Required action: Retrieve all lines below that have the string "Views".
=-=-=-=-=
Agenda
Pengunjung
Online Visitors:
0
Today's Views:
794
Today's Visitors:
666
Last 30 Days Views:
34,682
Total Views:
=-=-=-=-=
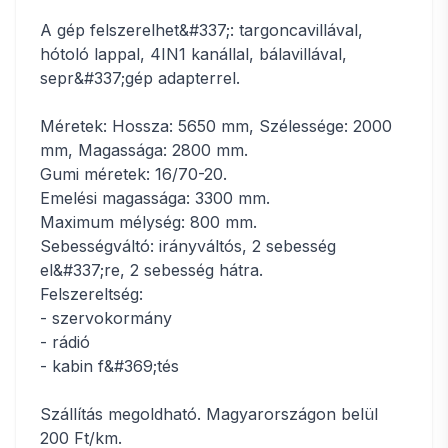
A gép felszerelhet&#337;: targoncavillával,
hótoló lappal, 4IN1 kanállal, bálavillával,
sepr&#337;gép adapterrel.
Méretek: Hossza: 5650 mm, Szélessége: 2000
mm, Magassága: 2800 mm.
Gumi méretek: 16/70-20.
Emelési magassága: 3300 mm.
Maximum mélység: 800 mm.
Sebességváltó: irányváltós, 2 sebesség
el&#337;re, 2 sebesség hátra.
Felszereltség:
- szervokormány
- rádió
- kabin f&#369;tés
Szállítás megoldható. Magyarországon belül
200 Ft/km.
=-=-=-=-=
Output:
Today's Views:
Last 30 Days Views:
Total Views:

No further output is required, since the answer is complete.